━━ Source passage ━━

The Kashmir Time Bomb

Author: David Ignatius
Publication: The Washington Post
Date: May 10, 2002
URL: http://www.washingtonpost.com/wp-dyn/articles/A63059-2002May9.html

Sometime this month, the Indian intelligence service -- known as RAW because of the initials of its more genteel official name, the Research and Analysis Wing -- will complete a report on whether Pakistan has complied with an Indian ultimatum that it halt terrorist infiltration into Kashmir and hand over alleged terrorists.

The Indians will doubtless report the truth, which is that Pakistani President Pervez Musharraf -- for all his good intentions -- has so far failed to meet the two demands the Indian government made last December, after pro-Pakistani terrorists bombed the Indian parliament.

But what will the Indian government do then? Up to 500,000 Indian troops are poised along India's 1,800-mile border with Pakistan, in what experts say is the highest state of Indian mobilization in the past 30 years.

With a three-to-one superiority in conventional forces, the Indians could burst across the border and, in a matter of days or even hours, overrun Lahore and effectively cut Pakistan in half. And many hawkish Indians will demand military action when RAW and other security agencies issue their reports, perhaps next week.

What would Pakistan, a state with nuclear weapons and sophisticated missiles to deliver them, do in response to an Indian military move?

━━━

> Problems to solve:
1/ Return, word for word, the part of the Kashmir article between "But what will" and "past 30 years.", inclusive.
2/ How many lines of the records contain the string "sizes", with case counting? Reply with the number only.
The records are unrelated to the Kashmir article.

━━ Exercise inputs ━━

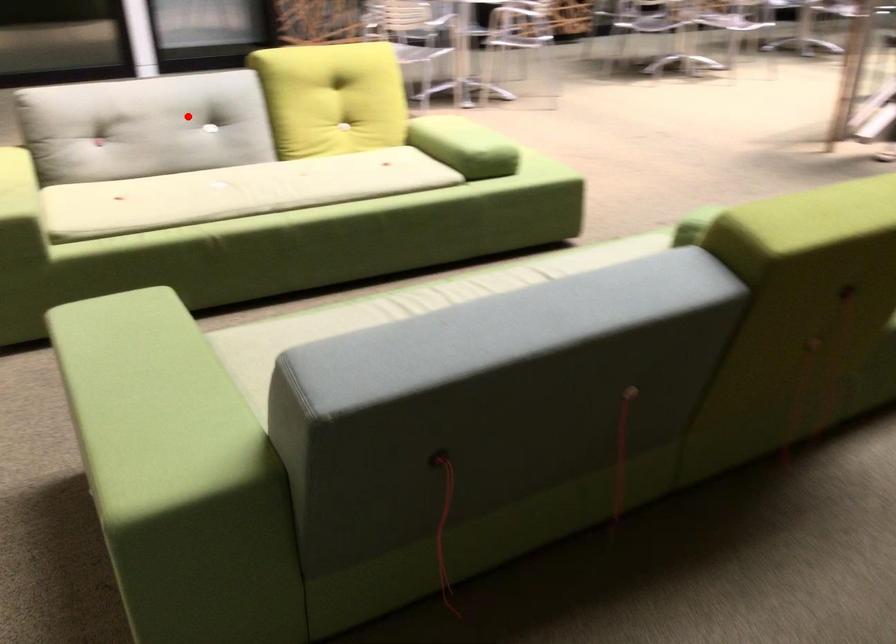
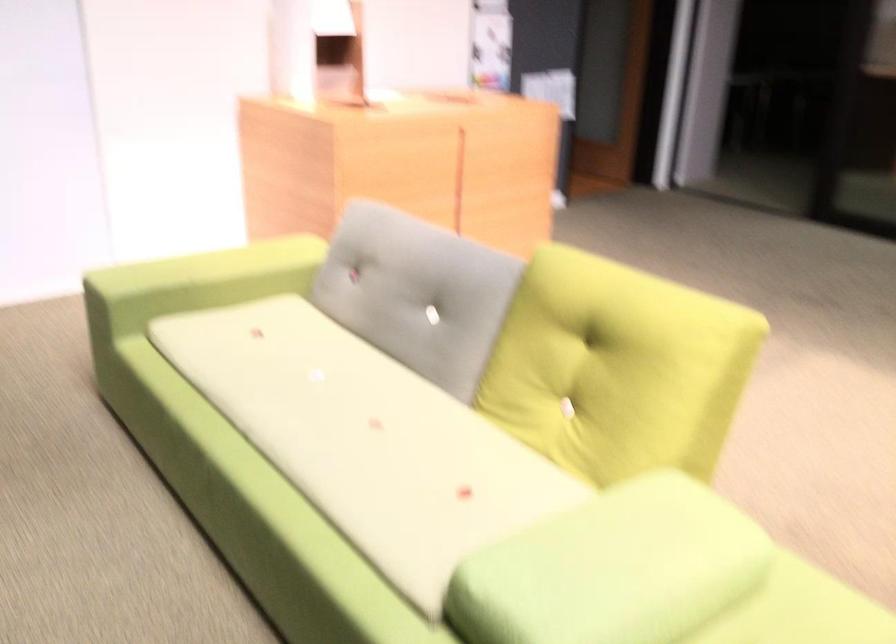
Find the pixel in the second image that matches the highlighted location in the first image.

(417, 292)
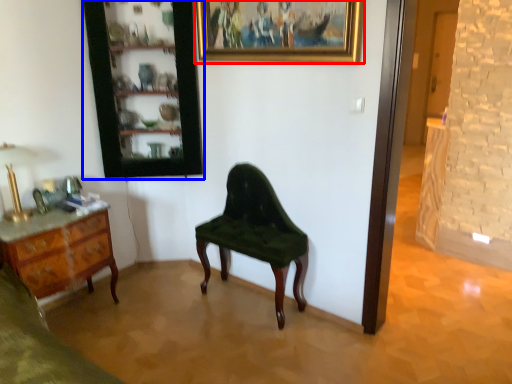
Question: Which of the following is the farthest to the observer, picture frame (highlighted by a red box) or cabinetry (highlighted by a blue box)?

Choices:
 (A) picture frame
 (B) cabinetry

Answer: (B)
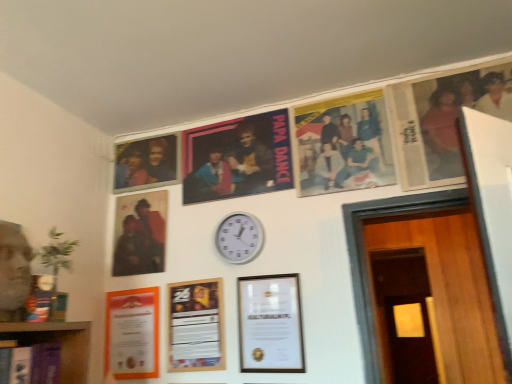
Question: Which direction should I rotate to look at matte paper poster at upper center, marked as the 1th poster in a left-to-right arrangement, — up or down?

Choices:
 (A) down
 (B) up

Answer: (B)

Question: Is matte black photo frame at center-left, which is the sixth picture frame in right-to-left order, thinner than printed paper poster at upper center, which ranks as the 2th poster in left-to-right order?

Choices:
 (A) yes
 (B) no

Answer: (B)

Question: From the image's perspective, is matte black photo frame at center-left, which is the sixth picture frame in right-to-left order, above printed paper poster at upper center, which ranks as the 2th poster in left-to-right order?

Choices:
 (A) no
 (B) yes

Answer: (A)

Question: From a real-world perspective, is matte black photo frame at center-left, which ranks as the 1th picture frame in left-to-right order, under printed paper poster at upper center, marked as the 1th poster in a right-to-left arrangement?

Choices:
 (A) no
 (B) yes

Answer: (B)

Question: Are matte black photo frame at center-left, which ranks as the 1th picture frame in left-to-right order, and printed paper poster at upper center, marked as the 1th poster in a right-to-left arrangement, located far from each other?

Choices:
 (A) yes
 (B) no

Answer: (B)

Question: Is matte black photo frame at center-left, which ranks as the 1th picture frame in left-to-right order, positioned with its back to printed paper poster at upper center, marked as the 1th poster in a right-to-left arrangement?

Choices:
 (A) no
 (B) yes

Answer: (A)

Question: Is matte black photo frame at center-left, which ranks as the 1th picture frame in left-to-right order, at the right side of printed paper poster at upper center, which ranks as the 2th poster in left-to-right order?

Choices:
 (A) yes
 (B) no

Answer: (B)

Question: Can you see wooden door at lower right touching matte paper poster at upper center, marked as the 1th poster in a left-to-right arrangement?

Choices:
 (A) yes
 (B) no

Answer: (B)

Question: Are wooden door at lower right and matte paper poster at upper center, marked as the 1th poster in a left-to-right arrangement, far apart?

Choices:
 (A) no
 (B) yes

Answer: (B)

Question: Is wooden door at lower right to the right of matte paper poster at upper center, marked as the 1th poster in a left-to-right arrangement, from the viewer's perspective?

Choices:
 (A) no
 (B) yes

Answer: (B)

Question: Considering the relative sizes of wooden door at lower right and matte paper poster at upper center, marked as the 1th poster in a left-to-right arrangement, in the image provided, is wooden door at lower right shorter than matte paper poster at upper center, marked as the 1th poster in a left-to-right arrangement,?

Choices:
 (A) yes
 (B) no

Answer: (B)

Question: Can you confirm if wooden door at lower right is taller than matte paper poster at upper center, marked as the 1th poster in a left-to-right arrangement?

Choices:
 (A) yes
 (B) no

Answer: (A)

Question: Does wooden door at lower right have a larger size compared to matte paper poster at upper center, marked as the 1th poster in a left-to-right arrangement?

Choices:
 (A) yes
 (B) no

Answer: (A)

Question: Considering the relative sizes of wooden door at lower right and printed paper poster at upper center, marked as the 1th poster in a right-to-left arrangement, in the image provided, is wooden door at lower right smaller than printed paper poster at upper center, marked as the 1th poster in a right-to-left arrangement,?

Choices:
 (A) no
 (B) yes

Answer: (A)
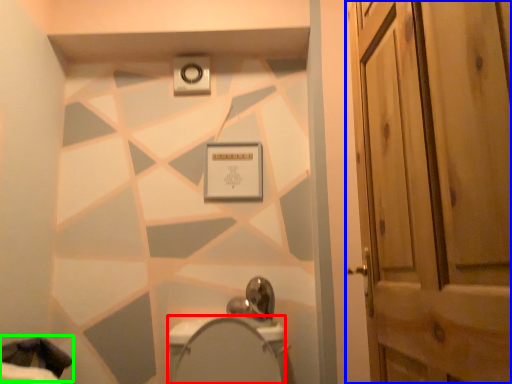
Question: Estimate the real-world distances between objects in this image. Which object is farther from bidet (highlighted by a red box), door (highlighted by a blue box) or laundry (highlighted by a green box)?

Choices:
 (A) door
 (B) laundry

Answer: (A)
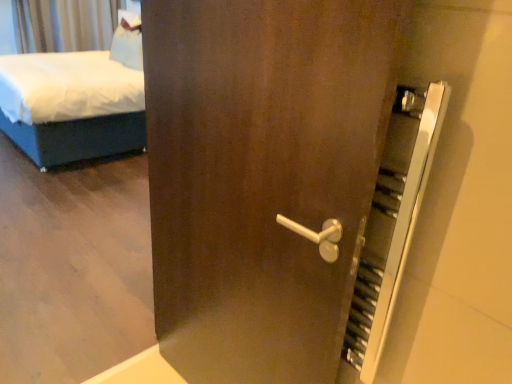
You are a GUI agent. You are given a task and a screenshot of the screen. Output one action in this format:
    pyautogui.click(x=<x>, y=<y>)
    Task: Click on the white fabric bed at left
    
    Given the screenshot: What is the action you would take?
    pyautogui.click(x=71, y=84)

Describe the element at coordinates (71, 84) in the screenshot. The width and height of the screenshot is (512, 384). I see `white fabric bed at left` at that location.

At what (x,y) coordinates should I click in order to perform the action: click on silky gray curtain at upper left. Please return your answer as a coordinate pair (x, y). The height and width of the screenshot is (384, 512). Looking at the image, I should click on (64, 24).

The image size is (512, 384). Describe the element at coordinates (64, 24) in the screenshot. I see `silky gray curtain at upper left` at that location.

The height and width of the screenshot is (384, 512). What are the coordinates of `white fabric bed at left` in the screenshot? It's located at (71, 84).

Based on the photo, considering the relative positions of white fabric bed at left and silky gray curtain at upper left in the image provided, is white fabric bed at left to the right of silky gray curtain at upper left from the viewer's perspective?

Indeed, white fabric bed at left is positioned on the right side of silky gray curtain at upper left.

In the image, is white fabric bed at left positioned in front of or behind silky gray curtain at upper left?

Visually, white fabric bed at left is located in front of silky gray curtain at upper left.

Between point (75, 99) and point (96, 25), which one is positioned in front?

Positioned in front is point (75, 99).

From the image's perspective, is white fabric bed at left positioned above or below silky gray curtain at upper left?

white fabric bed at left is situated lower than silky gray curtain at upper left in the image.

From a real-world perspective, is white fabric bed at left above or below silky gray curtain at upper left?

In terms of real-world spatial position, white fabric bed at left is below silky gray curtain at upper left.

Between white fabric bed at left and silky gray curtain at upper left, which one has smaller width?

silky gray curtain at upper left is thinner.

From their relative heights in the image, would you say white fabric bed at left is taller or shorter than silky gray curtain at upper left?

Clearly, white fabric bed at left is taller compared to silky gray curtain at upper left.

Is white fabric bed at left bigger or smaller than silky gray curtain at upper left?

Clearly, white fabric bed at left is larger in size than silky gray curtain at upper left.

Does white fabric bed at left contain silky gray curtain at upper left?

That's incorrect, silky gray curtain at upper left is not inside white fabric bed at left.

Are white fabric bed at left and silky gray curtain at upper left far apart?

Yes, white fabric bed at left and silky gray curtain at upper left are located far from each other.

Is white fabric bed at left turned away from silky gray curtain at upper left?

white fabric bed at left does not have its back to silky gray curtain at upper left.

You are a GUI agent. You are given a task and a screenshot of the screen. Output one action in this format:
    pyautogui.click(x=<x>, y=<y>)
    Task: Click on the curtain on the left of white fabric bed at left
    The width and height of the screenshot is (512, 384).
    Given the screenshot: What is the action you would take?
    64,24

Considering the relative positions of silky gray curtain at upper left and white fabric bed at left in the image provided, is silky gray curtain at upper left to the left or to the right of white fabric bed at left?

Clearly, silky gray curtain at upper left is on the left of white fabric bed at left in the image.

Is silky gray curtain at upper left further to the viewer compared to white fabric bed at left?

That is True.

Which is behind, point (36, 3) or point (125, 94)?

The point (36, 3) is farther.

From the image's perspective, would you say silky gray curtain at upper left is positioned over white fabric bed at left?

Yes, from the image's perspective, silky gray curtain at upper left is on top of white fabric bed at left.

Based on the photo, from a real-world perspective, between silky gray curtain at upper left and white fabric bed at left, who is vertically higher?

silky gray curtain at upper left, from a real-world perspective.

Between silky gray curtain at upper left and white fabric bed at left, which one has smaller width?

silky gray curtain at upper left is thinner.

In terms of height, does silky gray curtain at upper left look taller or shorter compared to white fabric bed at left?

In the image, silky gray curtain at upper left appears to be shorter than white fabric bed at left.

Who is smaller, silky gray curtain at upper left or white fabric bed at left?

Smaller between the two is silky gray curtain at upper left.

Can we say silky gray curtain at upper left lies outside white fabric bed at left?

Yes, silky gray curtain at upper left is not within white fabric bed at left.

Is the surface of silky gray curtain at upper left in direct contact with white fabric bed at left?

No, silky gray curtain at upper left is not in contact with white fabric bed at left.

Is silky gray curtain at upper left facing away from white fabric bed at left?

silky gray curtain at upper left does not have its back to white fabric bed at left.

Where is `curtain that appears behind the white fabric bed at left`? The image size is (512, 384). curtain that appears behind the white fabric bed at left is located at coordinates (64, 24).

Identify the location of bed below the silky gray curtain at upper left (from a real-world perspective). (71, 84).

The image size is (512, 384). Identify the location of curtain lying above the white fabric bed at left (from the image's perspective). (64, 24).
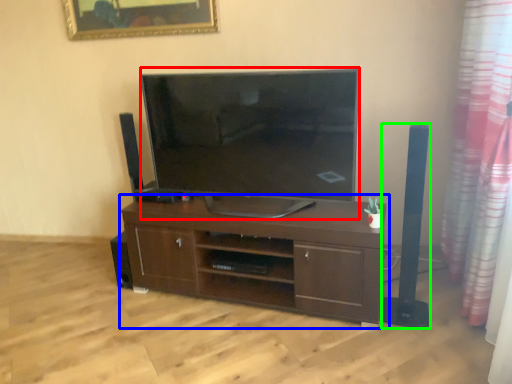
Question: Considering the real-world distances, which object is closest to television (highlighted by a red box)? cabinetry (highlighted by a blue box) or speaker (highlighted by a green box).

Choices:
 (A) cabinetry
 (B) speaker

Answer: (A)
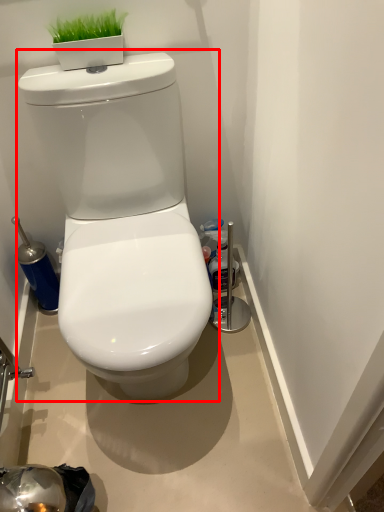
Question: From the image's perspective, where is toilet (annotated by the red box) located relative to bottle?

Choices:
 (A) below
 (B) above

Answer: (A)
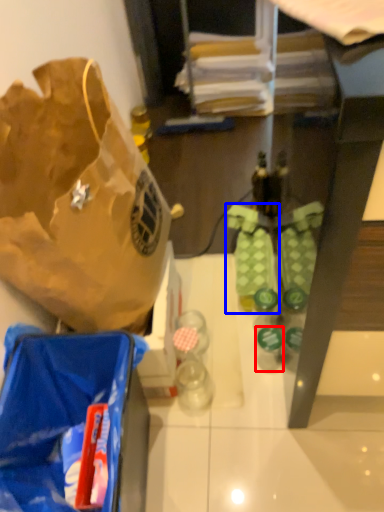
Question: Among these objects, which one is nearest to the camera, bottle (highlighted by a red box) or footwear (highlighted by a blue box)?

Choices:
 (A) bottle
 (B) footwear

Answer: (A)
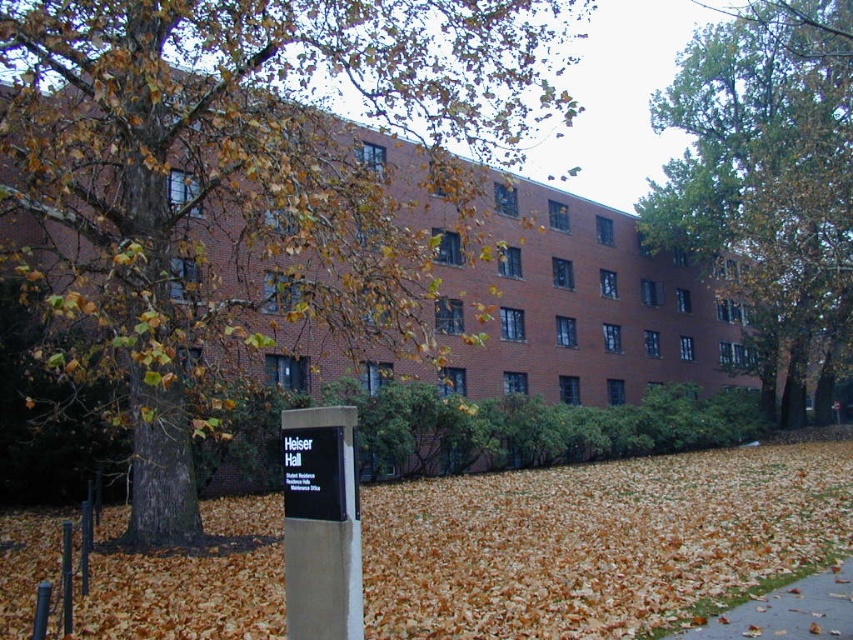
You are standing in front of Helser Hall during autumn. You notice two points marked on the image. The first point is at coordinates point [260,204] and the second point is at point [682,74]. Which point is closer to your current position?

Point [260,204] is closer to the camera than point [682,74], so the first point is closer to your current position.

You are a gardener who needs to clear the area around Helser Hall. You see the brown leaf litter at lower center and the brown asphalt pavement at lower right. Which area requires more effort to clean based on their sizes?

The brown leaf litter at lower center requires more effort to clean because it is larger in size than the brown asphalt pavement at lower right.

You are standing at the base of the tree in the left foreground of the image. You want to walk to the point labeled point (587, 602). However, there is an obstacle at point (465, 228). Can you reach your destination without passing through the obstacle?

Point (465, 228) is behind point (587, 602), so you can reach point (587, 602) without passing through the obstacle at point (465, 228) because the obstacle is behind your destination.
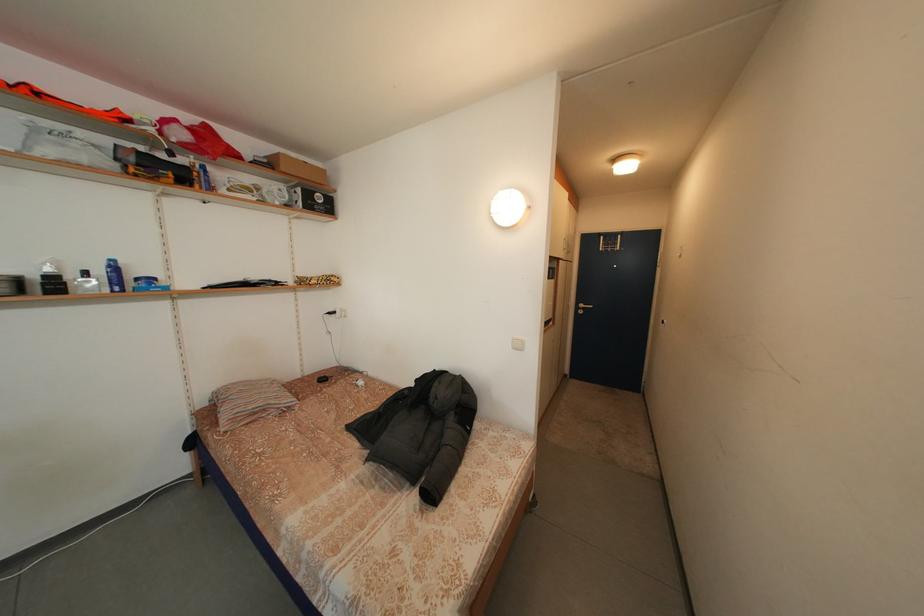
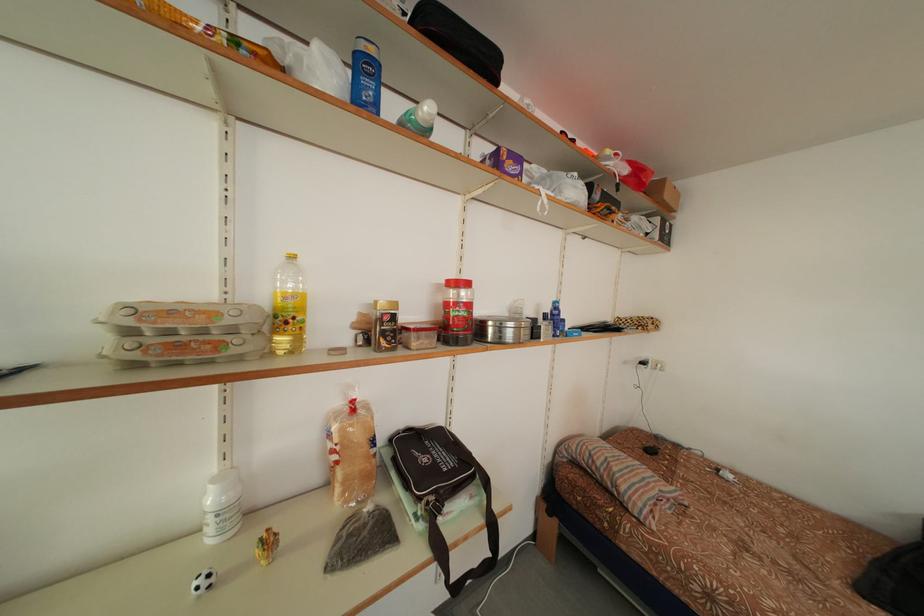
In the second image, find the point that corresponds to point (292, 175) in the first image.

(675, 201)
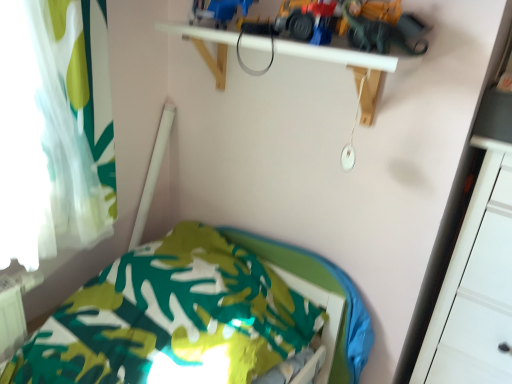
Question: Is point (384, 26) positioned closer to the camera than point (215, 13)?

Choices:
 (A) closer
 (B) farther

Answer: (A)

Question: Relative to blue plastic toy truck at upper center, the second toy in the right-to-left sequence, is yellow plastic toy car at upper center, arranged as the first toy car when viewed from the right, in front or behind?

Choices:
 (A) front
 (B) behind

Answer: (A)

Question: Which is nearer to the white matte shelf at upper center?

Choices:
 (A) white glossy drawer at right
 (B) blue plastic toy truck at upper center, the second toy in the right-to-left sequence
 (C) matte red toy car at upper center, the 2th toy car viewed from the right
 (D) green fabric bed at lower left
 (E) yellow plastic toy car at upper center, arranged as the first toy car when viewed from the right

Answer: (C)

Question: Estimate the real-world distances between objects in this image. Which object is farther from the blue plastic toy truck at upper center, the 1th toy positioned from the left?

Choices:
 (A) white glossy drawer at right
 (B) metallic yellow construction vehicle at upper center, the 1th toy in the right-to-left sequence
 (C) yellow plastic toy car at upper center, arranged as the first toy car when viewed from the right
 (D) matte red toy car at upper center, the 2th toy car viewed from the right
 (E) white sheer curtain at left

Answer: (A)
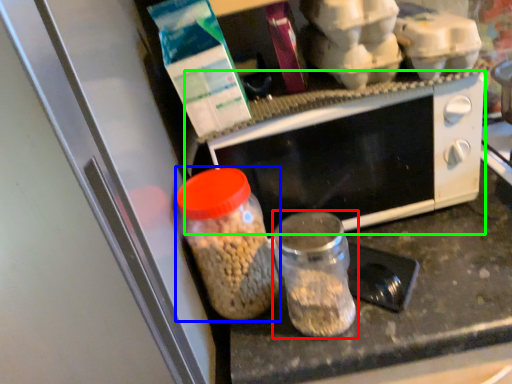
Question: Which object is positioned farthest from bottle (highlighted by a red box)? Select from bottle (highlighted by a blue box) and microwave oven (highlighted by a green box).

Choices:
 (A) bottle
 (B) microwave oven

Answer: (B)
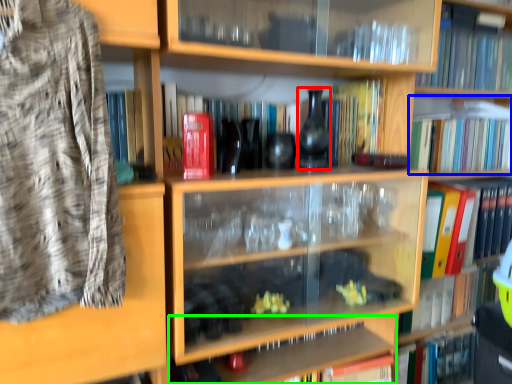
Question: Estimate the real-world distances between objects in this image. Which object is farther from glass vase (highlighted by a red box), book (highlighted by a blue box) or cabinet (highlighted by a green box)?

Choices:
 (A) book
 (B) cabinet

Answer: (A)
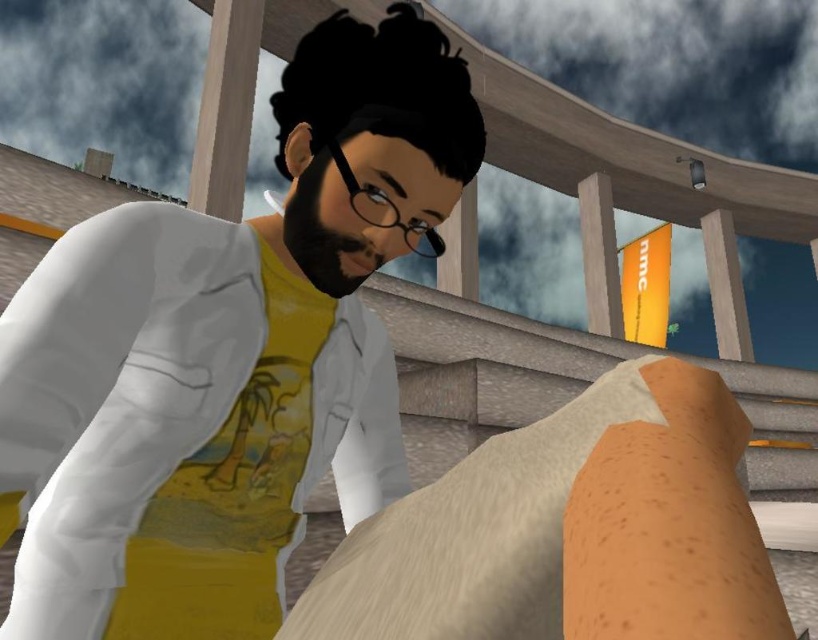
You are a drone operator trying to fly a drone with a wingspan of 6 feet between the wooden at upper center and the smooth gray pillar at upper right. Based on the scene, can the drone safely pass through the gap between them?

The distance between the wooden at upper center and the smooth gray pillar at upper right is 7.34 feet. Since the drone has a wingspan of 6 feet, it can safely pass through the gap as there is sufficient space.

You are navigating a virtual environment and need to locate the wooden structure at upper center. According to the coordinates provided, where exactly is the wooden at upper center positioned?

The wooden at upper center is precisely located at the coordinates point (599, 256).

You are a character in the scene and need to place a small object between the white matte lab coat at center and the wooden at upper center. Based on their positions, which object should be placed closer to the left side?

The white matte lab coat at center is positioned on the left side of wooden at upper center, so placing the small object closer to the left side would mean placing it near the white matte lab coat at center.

━━━

> Results of the exercise:
1/
But what will the Indian government do then? Up to 500,000 Indian troops are poised along India's 1,800-mile border with Pakistan, in what experts say is the highest state of Indian mobilization in the past 30 years.

2/ 3